Brookhaven's new American bistro proves that quality conquers allMonday March 14, 2011 09:00 am EDT
At 7 p.m. on a Tuesday, the bar at Kaleidoscope is jammed with people. The bar sits alongside the dining room's long, almost hangar-like space, and the swarm of people radiates out through the room and pools in the corner opposite the front door. This is the young and upwardly mobile Brookhaven set, as well as a few older lawyers getting sloshed, some Botox lovelies, handsome divorcé singles, and one older gentleman sitting with his iPad propped up at the bar, playing Angry Birds. Maneuvering through all the revelers is Joey Riley, chef and owner of this three-month-old neighborhood joint.
The ultimate career chef, Riley carries himself like a retired fighter, his center of gravity low, his shoulders rounded. Riley, who worked as executive chef at the Buckhead Diner for the past six years, is used to the crowds, the trend-seekers, the schmooze-fest that patronize Buckhead Life's popular American restaurant. He's used to it, but at Kaleidoscope, it's his. Kaleidescope's instant popularity must be thrilling, and you can see in Riley's eyes a kind of wary excitement. He stops by the bar to ask a couple of girls how the food is. "It's great!!" a blonde with a burger responds. Riley moves on, through the hubbub of the packed dining room, back to his station in front of the bright kitchen.

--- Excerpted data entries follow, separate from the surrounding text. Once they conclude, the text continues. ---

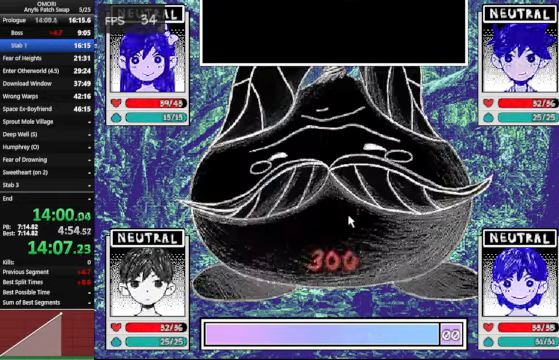
Gameplay with keyboard; each line is a JSON object with the keys held at the frame after it. "events" lists presses ("down") and releases ("up") of "a", "c", "ctrl_l", "ctrl_r", "down", "left", "return", "right", "shift_l", "shift_r", "space", "up", "x" and "z" between this image and that frame as [ms after this image, input, new state], when the widget could be followed in between. No other keys are recorded. Mouse input is not recorded.
{"keys": ["space", "z"], "events": [[467, "space", "down"], [467, "z", "down"]]}
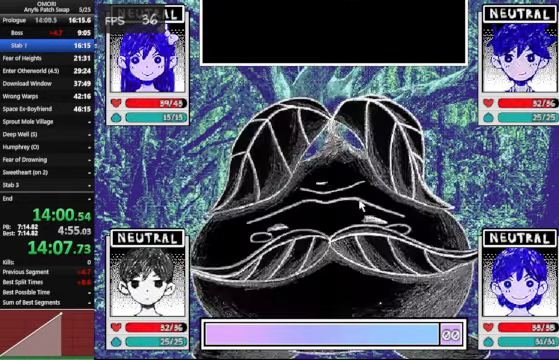
{"keys": ["space", "z"], "events": [[167, "z", "up"], [434, "z", "down"]]}
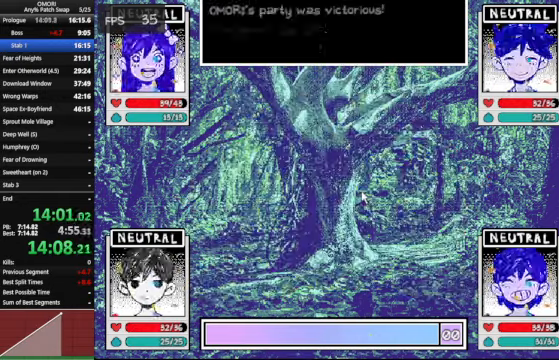
{"keys": ["space", "z"], "events": [[167, "z", "up"], [400, "z", "down"]]}
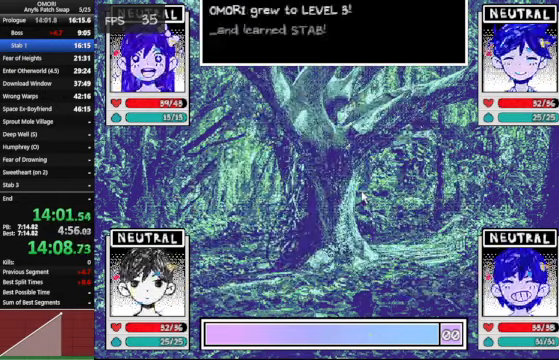
{"keys": ["space", "z"], "events": [[167, "z", "up"], [434, "z", "down"]]}
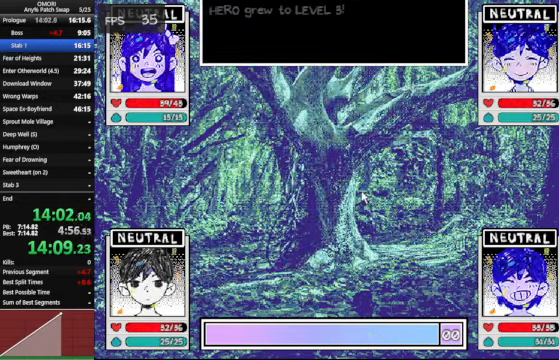
{"keys": ["space"], "events": [[67, "z", "up"], [167, "z", "down"], [434, "z", "up"]]}
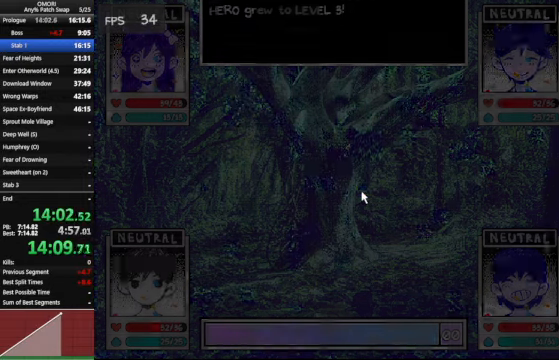
{"keys": ["space"], "events": [[34, "z", "down"], [67, "z", "up"], [200, "z", "down"], [267, "z", "up"], [300, "z", "down"], [434, "z", "up"]]}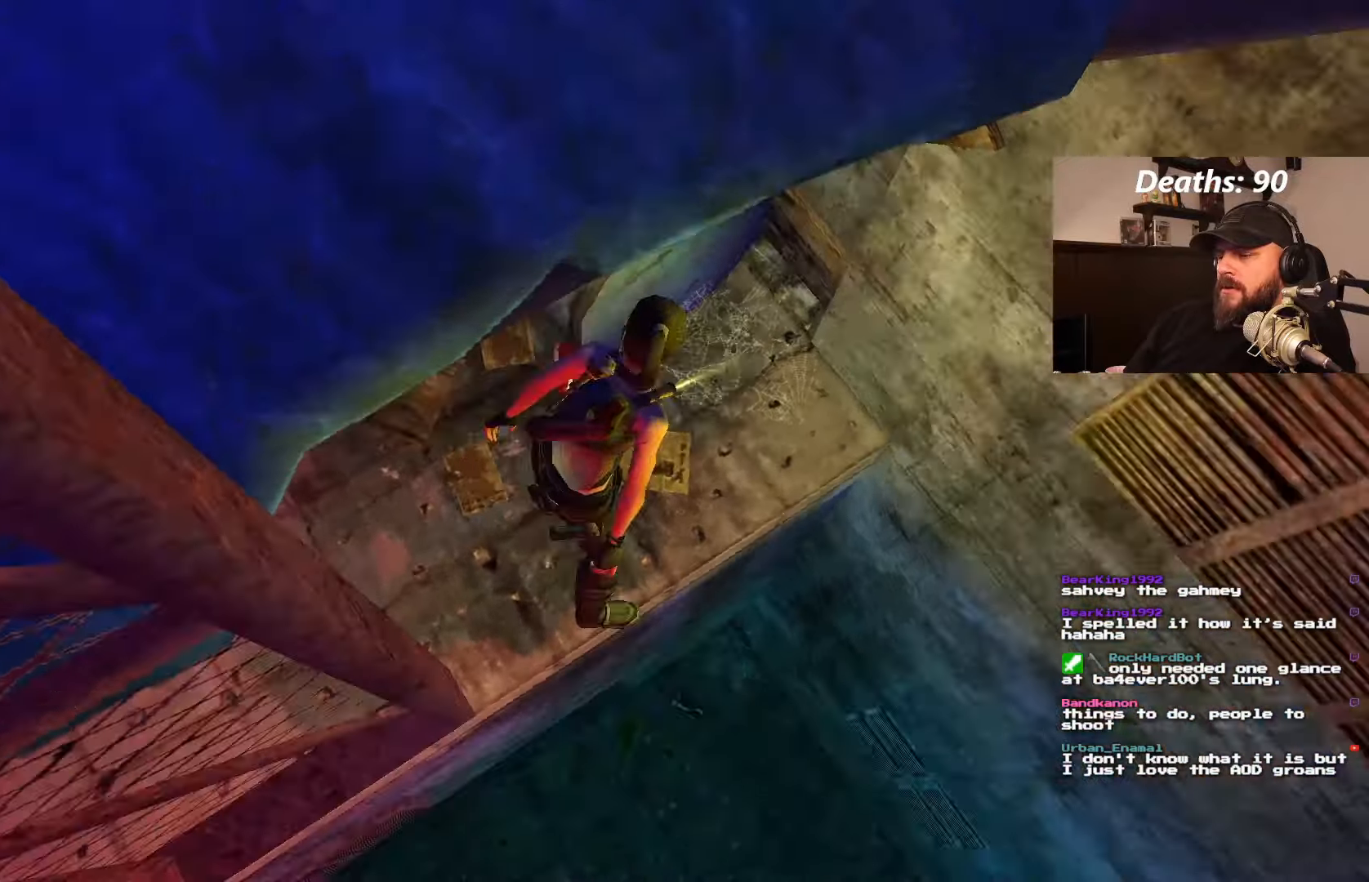
Gameplay with a controller (PlayStation layout); each line is a JSON object with the inputs held at the frame after it (dt_ms = milliseconds from this image to that frame). "events" lists button and stick changes between this image and that frame as [ms after this image, input, new state], when the widget could be followed in between. Not read: L3 R3.
{"dt_ms": 500, "buttons": ["DPAD_LEFT"], "left_stick": "center", "right_stick": "center", "events": [[83, "DPAD_LEFT", "down"]]}
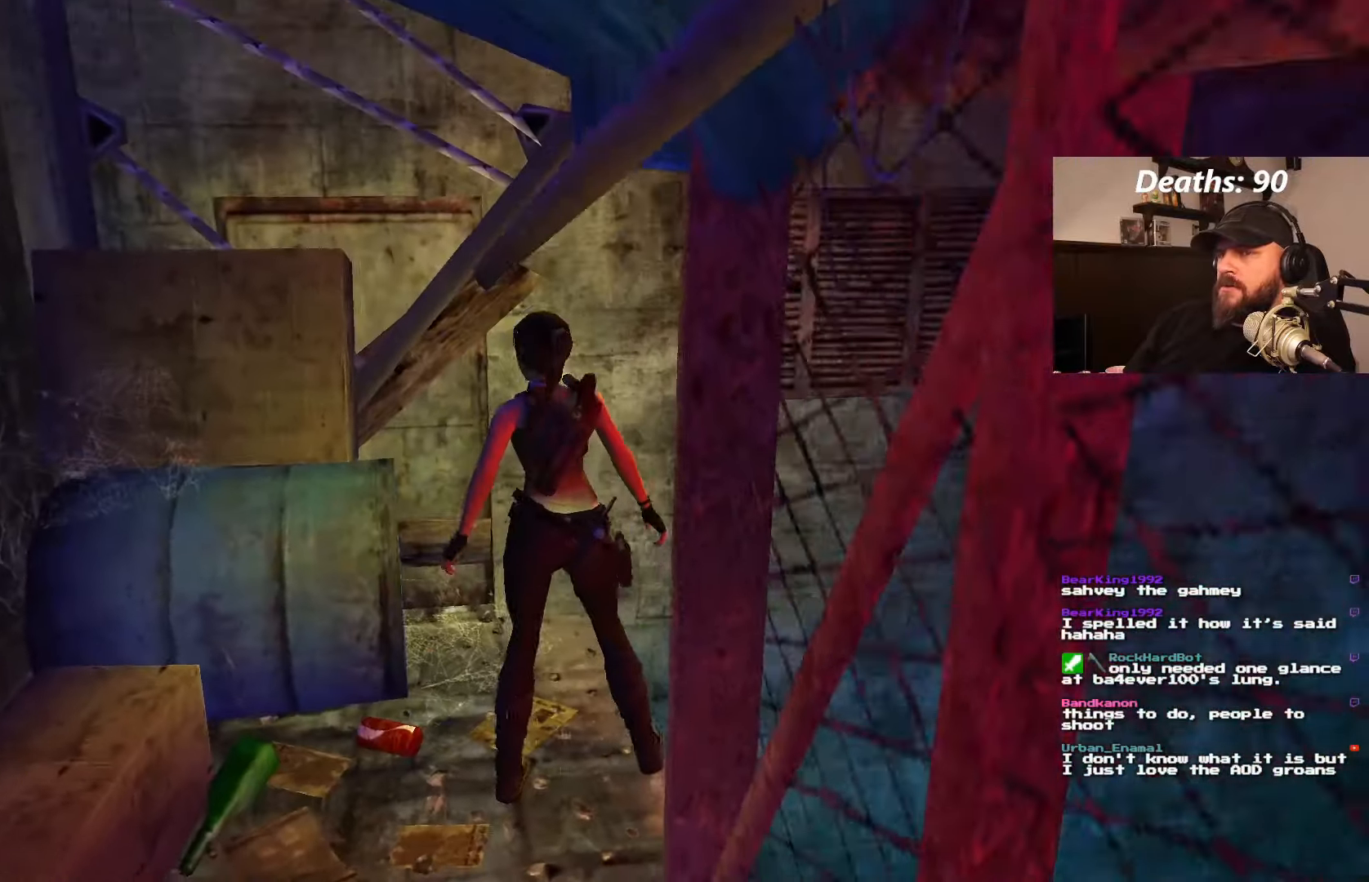
{"dt_ms": 500, "buttons": ["DPAD_DOWN"], "left_stick": "center", "right_stick": "center", "events": [[500, "DPAD_DOWN", "down"], [500, "DPAD_LEFT", "up"]]}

Kaleidoscope anchors the corner of the new-ish Village Walk development on Brookhaven's Dresden Drive. The menu and room cater to many needs. It's a casual date place, there's a kid's menu, there's bar food, Asian food, burgers, steaks and straight comfort classics. This type of sports bar-meets-family restaurant has long been the calling card of the worst type of American dining — badly done Asian influences, lazy cooking with no nuance. The all-pleasing American bistro has been poorly executed so often, it's hard to have any faith in the genre. But Riley takes the populist form and turns it on its head by simply doing this type of food — he calls it "international comfort food" — very, very well.
When a menu offers chicken wings, pot stickers, sizzling whole catfish and Yankee pot roast, my alarm bells go off. But at Kaleidoscope, those chicken wings are wickedly spicy, and the pot stickers burst with ginger and scallion-imbued pork beneath a tender, delicate wrapper.
The sizzling catfish flakes off the bone in supple chunks, while a sweet black bean sauce and pickled ginger work in tandem to provide intrigue and punch. And the Yankee pot roast, made with short ribs, is rich and swarthy, the meat pulling away in tender hunks, the sauce deep with flavor. Riley's version is a shining example of this overdone — and often badly done — dish.
Arctic char arrives with crispy skin and supple flesh over a vinegary jumble of artichokes, feta, cucumber and tomato. The dish essentially is a pared down Greek salad with a nice piece of fish on top, and as such is one of the most satisfying light meals I've had in months.
Kaleidescope's burger is a pleasurable jumble of mush; pimento cheese, chow-chow, slaw and pickles top a patty that tastes backyard grilled. But it's not the only meat-on-bun fun to be had. The Chinese pork belly steamed buns give as much game: a fatty-hoisin-pickle tangle on soft bun comfort. Riley spent years as the chef at Nan in Midtown, and has traveled extensively in Asia. His affinity for the cuisine is lovingly apparent on the plate.
Even dessert surprises — everything on the menu sounds and looks kind of like it came from an Applebee's, but tastes the opposite. A s'mores-inspired confection layers a log of brownie with a topping of singed, melty marshmallow goo. The brownie is the highest quality, fudgy and bittersweet, making for a hard-to-stop-eating return to childhood.
There were a couple of instances where Riley went overboard with the salt — on an otherwise lovely hamachi crudo, and with a huge hunk of pork porterhouse over Brussels sprouts, fingerlings and pancetta. But mostly the seasoning, like everything else, was spot on. The wine list has something for everyone — New World, Old World, affordable and fancy. There are interesting beers, too, and a staff that knows them well.
So three cheers for the malleable, usable, all-pleasing American bistro. It turns out it's not a genre that's bad at its core. It just takes the right chef, the right neighborhood and the right staff to make it work — and in this case, shine.